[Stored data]
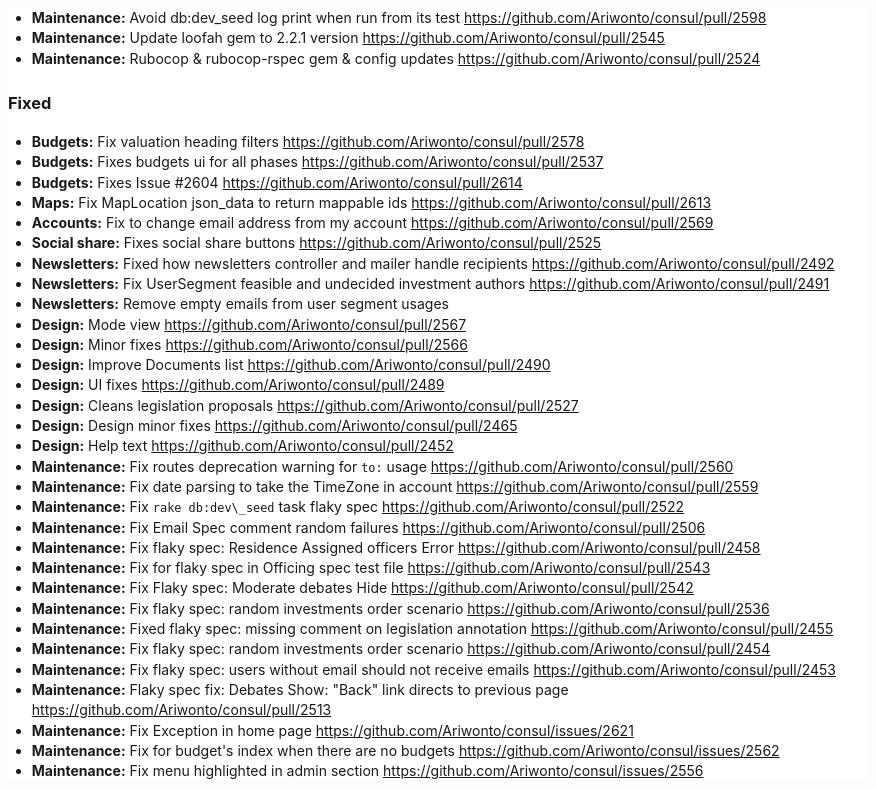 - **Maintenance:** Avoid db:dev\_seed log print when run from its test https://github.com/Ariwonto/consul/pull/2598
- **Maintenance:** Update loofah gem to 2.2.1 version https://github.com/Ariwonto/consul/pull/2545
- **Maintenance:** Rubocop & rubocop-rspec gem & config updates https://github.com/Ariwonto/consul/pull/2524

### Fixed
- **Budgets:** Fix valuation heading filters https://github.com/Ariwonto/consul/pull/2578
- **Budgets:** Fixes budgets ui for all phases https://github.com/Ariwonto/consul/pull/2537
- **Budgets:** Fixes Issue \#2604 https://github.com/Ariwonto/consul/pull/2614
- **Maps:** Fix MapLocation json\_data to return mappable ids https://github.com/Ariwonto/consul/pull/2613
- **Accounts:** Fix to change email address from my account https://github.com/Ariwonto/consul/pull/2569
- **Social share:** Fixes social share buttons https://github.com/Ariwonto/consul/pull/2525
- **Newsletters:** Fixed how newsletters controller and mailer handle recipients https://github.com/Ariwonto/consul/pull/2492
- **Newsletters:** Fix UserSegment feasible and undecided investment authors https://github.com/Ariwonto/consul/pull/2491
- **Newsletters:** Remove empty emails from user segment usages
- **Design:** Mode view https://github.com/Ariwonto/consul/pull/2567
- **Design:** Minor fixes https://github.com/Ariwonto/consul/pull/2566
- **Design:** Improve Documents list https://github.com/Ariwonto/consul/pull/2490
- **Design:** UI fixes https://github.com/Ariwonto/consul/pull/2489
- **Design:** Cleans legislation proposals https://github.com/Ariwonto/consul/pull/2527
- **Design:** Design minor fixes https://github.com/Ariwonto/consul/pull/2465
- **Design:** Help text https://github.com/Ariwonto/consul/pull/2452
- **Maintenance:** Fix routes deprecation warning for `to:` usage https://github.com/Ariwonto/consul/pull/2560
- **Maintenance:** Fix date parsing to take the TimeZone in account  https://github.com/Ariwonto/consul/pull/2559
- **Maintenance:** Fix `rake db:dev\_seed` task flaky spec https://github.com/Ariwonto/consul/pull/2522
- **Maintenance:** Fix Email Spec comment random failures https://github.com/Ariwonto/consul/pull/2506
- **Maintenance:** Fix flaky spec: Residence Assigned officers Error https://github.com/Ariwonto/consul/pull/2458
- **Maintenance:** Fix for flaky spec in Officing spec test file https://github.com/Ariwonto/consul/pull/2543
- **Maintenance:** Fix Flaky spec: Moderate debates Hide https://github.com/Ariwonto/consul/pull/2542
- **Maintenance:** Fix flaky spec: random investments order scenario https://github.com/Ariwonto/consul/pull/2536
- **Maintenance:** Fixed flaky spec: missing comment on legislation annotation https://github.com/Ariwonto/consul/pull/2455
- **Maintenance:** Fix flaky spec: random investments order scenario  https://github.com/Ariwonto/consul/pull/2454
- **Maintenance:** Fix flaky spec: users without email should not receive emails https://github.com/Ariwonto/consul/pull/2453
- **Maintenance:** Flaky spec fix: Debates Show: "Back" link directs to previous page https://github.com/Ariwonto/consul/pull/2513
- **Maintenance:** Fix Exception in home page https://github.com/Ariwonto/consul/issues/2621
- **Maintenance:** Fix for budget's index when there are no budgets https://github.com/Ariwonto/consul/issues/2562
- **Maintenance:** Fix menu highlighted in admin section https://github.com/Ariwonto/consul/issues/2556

--

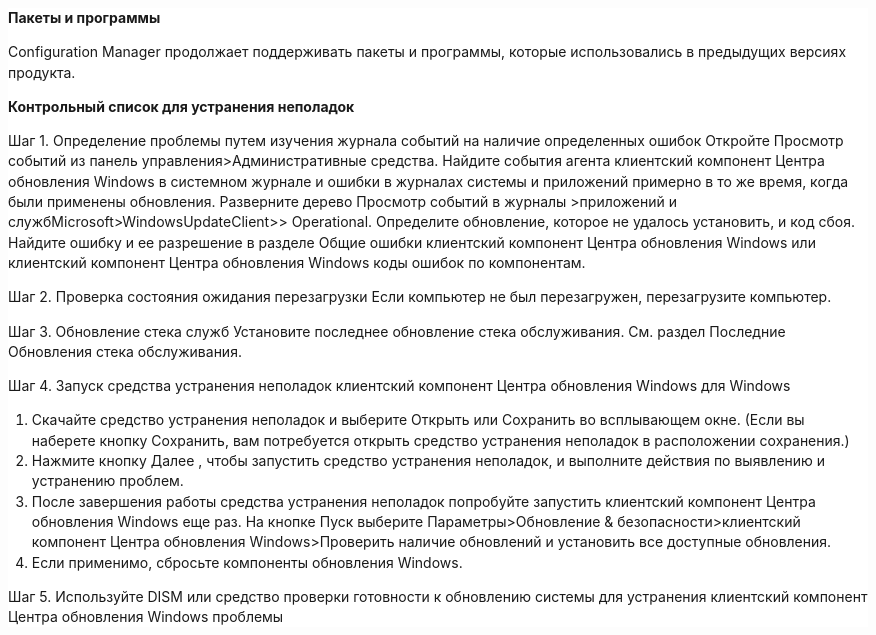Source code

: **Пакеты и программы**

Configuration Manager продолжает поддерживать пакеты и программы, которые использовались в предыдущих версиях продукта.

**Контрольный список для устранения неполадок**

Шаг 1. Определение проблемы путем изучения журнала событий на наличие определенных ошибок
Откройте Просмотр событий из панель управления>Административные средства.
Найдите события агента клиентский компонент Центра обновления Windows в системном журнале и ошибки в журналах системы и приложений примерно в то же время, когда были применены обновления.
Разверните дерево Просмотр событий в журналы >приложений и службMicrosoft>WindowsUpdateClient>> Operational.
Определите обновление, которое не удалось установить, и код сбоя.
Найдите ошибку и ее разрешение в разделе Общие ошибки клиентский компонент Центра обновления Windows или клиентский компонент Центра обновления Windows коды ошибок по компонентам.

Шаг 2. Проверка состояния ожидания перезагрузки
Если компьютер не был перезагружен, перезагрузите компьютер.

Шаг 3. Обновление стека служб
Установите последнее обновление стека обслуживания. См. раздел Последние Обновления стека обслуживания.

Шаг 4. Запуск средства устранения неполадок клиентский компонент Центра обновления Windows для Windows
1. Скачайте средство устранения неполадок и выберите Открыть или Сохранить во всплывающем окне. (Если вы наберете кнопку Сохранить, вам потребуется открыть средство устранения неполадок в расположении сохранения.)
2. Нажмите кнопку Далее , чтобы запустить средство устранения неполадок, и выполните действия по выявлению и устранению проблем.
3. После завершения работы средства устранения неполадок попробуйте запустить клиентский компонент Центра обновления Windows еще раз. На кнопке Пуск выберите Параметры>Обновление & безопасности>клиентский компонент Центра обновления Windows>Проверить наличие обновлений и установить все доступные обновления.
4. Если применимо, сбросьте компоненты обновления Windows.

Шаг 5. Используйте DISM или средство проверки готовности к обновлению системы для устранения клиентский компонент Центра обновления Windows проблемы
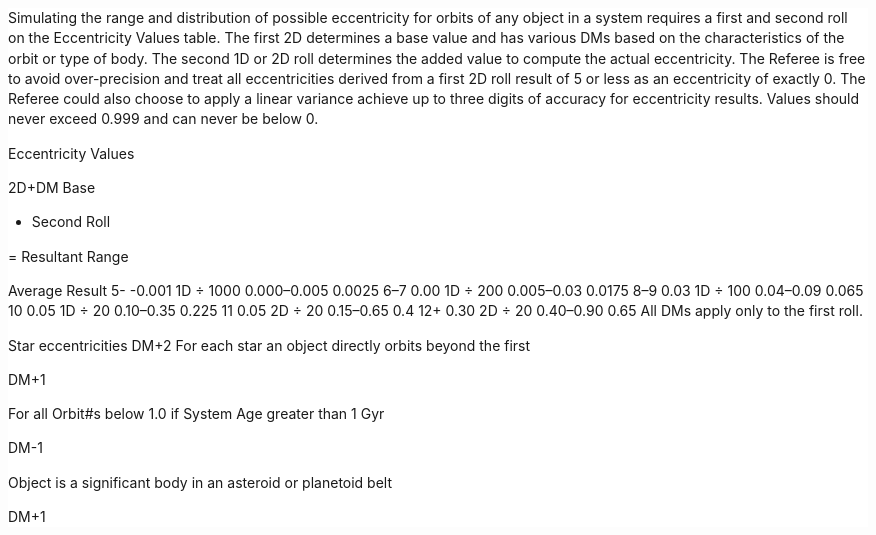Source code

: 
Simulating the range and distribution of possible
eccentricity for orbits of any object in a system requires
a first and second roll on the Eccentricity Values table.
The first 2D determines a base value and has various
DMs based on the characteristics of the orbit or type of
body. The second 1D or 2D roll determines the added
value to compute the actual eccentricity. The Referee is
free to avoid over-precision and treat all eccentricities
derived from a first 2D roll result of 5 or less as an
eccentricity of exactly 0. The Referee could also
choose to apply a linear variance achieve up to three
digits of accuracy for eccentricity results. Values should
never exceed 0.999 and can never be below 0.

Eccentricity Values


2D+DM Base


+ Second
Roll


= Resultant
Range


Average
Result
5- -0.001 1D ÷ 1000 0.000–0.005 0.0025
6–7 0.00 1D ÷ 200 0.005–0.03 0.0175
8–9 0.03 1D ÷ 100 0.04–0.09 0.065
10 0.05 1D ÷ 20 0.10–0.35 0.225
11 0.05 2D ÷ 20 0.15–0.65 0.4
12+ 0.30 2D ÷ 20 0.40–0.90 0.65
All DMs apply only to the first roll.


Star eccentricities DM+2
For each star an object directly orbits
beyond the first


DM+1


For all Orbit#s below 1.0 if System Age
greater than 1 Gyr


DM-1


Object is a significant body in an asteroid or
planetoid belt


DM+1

--

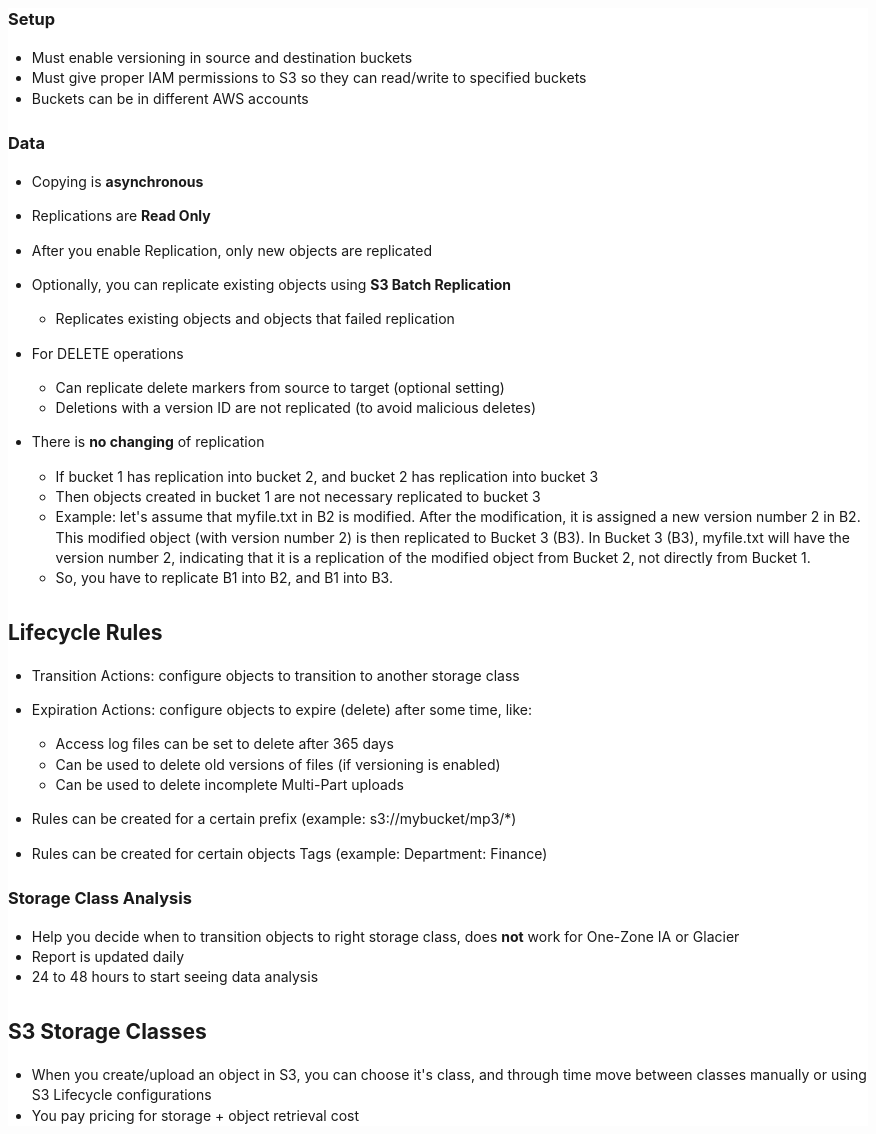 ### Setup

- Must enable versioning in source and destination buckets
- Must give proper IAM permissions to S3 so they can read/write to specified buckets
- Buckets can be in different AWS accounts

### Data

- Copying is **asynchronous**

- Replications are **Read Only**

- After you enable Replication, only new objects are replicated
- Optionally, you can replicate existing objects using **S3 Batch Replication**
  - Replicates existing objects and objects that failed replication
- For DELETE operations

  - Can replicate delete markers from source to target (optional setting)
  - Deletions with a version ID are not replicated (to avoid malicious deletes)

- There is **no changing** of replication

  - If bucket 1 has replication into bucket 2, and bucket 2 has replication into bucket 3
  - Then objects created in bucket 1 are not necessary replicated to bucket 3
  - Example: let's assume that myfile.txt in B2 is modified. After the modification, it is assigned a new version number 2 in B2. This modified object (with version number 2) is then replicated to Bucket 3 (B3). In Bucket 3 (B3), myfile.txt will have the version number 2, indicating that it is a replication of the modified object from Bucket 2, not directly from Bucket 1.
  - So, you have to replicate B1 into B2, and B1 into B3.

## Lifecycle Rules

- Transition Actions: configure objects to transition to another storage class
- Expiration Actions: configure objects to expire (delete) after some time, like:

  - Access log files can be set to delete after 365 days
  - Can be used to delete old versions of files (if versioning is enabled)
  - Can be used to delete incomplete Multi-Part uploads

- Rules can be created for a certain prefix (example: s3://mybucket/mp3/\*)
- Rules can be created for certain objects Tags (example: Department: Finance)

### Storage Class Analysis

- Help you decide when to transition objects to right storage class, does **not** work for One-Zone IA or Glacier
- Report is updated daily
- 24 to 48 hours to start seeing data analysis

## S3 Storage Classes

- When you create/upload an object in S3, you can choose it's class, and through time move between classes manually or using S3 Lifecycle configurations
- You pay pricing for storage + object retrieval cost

What you should do:
Check every line of the data above for the string "Найдите", and copy those that have it.

Exercise answer:
Найдите события агента клиентский компонент Центра обновления Windows в системном журнале и ошибки в журналах системы и приложений примерно в то же время, когда были применены обновления.
Найдите ошибку и ее разрешение в разделе Общие ошибки клиентский компонент Центра обновления Windows или клиентский компонент Центра обновления Windows коды ошибок по компонентам.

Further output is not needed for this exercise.